Most of us use free colab and kaggle gpus, so yeah we need to save as much vram as we can to be able to finetune a pretrained model, but if some1 use A100 , so yes i believe the cache should be truned on, also upcast the model norms layers float 32 for better training stability

I don’t get it. Why does casting up the layers to float32 not cause errors? I thought the falcon modle was in bf16 which isn’t the same type as the norm layer e.g.

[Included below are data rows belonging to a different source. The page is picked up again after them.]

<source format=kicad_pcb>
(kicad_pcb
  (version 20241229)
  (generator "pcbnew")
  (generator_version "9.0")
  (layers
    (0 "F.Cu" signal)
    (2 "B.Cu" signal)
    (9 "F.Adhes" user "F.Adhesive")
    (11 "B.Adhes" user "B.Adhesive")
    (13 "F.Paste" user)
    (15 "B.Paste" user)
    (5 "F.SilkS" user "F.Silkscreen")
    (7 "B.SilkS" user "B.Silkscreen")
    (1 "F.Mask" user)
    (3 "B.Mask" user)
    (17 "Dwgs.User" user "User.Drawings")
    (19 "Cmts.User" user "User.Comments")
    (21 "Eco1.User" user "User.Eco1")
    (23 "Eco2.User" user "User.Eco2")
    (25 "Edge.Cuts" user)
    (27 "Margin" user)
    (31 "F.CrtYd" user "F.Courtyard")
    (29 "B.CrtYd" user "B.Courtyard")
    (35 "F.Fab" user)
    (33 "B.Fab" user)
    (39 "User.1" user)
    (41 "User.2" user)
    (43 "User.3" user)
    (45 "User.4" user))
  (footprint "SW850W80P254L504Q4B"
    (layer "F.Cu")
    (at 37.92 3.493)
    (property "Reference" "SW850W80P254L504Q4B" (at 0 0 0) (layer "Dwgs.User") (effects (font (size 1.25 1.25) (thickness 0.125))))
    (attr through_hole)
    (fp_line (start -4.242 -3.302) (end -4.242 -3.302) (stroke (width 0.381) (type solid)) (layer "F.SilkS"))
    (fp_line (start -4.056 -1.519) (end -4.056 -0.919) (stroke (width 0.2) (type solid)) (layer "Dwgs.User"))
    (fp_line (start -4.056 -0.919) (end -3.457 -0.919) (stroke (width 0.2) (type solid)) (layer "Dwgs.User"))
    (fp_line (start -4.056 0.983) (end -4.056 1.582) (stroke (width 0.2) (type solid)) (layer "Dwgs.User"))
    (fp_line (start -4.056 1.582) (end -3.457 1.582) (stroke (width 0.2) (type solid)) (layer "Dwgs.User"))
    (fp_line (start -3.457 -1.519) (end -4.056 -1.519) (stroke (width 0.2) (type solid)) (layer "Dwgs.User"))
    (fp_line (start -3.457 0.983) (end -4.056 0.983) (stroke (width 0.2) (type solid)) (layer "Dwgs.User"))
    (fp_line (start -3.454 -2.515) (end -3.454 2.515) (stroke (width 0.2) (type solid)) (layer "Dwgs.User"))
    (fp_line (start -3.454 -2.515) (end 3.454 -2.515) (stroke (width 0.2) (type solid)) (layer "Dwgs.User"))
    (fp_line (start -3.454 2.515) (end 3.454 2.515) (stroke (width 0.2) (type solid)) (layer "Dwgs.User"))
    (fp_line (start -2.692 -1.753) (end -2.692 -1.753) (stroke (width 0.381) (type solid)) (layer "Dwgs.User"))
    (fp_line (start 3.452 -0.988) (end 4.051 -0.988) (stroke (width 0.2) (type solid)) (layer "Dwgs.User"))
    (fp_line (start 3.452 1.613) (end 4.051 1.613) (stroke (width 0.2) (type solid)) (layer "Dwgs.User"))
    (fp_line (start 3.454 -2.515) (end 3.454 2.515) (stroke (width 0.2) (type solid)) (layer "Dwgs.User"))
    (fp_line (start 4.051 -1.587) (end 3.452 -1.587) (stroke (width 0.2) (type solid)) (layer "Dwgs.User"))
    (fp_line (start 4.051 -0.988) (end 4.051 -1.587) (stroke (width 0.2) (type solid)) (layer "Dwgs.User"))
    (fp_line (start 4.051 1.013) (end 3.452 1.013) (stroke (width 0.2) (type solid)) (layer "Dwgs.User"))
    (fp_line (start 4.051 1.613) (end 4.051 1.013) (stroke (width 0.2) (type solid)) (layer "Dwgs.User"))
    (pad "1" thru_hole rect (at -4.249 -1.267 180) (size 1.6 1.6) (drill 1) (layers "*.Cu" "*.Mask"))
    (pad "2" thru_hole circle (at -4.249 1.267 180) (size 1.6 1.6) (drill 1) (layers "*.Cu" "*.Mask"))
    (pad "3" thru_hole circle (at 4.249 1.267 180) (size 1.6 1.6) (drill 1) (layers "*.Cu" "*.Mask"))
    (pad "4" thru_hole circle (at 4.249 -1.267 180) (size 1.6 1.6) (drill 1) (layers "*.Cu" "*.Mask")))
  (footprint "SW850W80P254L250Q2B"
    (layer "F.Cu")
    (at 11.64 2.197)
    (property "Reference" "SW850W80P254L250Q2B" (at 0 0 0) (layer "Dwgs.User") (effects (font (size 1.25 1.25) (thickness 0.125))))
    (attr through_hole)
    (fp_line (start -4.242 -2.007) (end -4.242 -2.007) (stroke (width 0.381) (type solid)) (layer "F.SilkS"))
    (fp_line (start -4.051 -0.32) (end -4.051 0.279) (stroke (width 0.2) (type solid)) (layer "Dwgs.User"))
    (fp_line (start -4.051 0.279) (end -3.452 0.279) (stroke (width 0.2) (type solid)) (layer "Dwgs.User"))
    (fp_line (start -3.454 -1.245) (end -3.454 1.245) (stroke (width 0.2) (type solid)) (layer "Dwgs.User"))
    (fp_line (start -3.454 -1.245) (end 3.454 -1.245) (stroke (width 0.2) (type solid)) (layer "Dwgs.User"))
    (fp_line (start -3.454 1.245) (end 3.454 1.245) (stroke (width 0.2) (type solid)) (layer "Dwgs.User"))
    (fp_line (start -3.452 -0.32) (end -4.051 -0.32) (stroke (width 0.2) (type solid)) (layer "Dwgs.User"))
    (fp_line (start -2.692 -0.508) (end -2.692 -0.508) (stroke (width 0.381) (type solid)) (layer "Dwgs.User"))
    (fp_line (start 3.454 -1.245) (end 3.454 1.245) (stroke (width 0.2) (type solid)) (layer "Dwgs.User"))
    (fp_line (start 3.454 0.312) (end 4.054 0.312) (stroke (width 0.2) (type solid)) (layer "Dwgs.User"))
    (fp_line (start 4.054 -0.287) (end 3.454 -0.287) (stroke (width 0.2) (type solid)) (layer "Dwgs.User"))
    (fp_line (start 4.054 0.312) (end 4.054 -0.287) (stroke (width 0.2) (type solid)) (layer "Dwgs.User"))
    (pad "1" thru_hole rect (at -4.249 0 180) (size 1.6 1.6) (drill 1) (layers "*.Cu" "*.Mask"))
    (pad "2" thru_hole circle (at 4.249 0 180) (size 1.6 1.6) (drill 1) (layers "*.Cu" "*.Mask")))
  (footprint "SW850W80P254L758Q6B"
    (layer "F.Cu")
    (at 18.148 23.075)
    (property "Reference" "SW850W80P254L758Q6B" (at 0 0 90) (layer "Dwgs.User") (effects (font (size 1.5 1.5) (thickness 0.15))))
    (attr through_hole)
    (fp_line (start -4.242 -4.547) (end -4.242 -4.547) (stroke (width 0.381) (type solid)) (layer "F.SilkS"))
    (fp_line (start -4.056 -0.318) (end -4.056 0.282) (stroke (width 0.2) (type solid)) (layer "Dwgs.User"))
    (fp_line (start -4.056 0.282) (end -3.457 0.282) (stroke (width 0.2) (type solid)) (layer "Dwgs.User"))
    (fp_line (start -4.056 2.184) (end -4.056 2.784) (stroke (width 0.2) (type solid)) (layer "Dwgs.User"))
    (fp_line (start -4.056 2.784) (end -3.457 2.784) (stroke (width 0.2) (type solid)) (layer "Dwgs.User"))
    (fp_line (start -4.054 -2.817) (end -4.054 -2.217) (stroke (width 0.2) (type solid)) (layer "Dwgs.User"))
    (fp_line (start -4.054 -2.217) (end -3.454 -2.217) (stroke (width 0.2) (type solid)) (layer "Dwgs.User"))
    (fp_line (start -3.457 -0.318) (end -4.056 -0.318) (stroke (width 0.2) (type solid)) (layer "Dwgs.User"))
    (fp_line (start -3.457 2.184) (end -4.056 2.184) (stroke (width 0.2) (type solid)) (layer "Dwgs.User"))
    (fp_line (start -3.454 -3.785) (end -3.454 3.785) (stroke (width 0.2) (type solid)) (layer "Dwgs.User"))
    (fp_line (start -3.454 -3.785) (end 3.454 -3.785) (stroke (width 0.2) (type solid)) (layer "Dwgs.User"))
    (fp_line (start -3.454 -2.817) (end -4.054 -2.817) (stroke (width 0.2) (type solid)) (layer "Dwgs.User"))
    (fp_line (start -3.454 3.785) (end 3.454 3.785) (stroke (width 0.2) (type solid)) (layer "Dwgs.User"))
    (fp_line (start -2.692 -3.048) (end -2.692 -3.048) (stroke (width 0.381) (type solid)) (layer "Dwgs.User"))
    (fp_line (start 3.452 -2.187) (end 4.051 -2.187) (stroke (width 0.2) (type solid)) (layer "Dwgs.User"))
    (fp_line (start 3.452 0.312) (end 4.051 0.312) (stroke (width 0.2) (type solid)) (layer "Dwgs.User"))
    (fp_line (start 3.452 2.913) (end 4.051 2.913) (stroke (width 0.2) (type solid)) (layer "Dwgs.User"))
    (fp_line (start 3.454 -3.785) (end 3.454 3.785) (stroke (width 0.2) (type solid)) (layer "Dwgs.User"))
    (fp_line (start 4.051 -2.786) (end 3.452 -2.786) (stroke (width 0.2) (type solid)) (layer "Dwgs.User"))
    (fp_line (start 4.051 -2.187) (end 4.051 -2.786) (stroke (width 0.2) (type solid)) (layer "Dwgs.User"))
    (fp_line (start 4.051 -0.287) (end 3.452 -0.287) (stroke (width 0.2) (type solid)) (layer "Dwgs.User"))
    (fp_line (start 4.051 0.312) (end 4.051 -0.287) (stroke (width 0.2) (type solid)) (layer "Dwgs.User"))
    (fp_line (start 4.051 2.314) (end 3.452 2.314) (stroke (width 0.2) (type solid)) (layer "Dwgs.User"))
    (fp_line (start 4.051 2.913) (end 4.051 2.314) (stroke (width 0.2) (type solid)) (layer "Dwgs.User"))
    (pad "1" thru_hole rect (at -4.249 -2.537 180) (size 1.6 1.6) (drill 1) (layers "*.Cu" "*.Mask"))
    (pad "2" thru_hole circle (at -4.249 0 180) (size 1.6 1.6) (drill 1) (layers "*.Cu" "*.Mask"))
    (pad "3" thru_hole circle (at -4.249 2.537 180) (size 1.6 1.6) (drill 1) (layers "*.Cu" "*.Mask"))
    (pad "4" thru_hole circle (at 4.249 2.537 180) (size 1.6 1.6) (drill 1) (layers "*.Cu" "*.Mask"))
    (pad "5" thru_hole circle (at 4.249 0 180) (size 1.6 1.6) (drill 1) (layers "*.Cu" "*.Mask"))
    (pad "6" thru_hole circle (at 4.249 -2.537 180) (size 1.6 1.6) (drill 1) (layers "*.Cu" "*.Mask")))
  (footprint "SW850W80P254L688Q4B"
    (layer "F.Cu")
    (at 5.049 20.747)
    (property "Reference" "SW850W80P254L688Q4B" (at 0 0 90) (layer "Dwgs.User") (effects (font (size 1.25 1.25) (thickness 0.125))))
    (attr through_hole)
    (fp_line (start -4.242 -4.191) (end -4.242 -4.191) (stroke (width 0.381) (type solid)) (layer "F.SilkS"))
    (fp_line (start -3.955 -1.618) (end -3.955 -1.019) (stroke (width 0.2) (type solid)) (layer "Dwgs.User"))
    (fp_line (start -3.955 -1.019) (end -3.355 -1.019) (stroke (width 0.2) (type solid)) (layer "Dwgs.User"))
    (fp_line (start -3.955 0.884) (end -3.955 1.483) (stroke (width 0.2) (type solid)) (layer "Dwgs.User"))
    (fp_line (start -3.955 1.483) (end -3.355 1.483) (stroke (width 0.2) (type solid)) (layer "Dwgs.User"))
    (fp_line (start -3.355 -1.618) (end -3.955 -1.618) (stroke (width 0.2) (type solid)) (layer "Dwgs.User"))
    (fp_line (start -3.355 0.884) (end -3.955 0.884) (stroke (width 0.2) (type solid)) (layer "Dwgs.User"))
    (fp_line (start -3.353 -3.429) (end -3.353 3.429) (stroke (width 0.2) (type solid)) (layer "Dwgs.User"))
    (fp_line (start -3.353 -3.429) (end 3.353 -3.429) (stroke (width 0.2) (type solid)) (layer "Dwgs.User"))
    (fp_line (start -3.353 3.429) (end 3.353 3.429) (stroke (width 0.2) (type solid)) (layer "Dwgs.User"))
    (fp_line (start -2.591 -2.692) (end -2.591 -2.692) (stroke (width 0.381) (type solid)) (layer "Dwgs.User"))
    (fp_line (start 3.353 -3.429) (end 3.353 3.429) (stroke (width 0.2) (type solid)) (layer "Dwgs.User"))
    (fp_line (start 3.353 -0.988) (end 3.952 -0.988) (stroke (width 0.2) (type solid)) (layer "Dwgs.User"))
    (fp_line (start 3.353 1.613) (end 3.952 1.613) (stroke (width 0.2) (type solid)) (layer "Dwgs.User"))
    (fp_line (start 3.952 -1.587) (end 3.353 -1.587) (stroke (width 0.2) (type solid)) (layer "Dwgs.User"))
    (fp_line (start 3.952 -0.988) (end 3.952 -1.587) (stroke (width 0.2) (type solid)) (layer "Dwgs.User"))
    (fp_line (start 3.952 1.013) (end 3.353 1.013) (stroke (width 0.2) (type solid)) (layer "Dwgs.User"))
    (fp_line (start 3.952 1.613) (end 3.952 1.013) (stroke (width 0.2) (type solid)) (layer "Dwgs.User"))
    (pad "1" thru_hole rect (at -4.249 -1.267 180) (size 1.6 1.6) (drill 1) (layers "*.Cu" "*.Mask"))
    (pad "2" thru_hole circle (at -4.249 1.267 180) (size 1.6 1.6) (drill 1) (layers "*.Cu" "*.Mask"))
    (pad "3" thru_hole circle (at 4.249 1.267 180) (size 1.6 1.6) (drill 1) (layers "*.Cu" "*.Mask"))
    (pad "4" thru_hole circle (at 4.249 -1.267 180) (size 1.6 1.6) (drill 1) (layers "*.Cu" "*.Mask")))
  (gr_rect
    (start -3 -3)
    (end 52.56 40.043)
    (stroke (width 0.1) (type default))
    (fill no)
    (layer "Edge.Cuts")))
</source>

I’m confused about this line of code:

    # - qlora-ft (train)
    max_seq_length = 512  # todo, get from config
    trainer = SFTTrainer(
        model=model,
        train_dataset=trainset,
        peft_config=peft_config,
        dataset_text_field="text",
        max_seq_length=max_seq_length,
        tokenizer=tokenizer,
        args=training_arguments,
    )

    # todo: why this?
    for name, module in trainer.model.named_modules():
        if "norm" in name:
            module = module.to(torch.float32)

    trainer.train()

thoughts?

Nope the model was downloaded and loaded in memory with bf16 to save vram, but after that you can change it to whatever you want, i download it in torch.float16, cause free gpu doesn’t support bf16

I have an additional question - So, Let’s say we keep the model.config.use_cache = False and then train the model. Later we turn the cache = True and do a model.eval. Does that mean that the model which we would be using for inference now, would be the new trained model? If yes, then what is the whole point of again saving the model and loading through the peft configuration.